> _Exercise tasks_
**a)** Answer these from the biography of Carl Ernst Fugger von Glött:
(i) In what town was he born?
(ii) What title did he hold from 1914 on?
(iii) Among his parents' children, what was his place by age?
**b)** From the biography of Carl Ernst Fugger von Glött, list every given name in his full name.
**c)** Write the next part of the biography of Carl Ernst Fugger von Glött, picking up after its last sentence.

> _Passage provided_
-=-=-=-=-

Graf Carl Ernst Maria Fidel Alfred Anton Fugger von Glött, since 1914: Fürst Fugger von Glött (2 July 1859, Oberndorf am Lech – 25 April 1940, Kirchheim in Schwaben) was a member of the noble family of the Fugger. He was a jurist, president of the imperial council of the crown of Bavaria and royal colonel marshal of the Kingdom of Bavaria. Furthermore, he was Lord of Kirchheim in Schwaben, Lord of Oberndorf and Count of Kirchberg and Weißenhorn.

Biography
Carl Ernst Fürst Fugger von Glött was the oldest of seven children and one of four sons of Ernst Graf Fugger von Glött, Lord of Oberndorf and Lord of Kirchheim (14 August 1821 – 11 February 1885) and Maria Luise Alexandra, Freiin von Künsberg (5 Juni 1834-9 Oktober 1901).

-=-=-=-=-

> _Data segment_
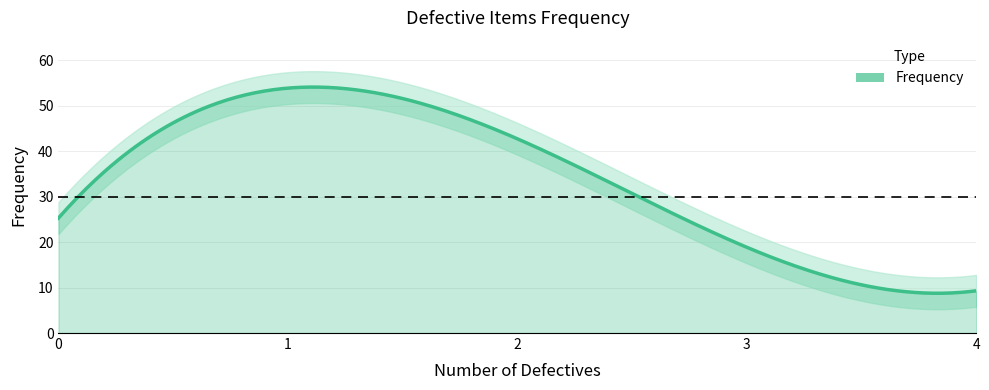

At which label does the data first exceed 26?

1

-=-=-=-=-

> _Answers by item number_
**a)**
(i) Oberndorf am Lech
(ii) Fürst Fugger von Glött
(iii) He was the oldest of seven children.

**b)** Carl, Ernst, Maria, Fidel, Alfred, Anton

**c)**
He visited the clerical residential schools in Metten und Feldkirch/Vorarlberg and studied laws at the universities Munich, Würzburg and Erlangen.
As a jurist he was working in Donauwörth, Passau, Bamberg and Lindau. On 1 November 1891 he married in Moss near Lindau the daughter of count Friedrich zu Moos, Elisabeth countess of Quadt-Wykradt-Isny (11 September 1862 – 16 August 1940). With her he had three children: Anna Friederike Elisabeth Maria, Countess Fugger von Glött (10 February 1893 – 25 December 1962), Maria Countess Fugger von Glött (29 April 1894 – 1935) and Joseph-Ernst Graf Fugger von Glött (26 October 1895 – 13 May 1981).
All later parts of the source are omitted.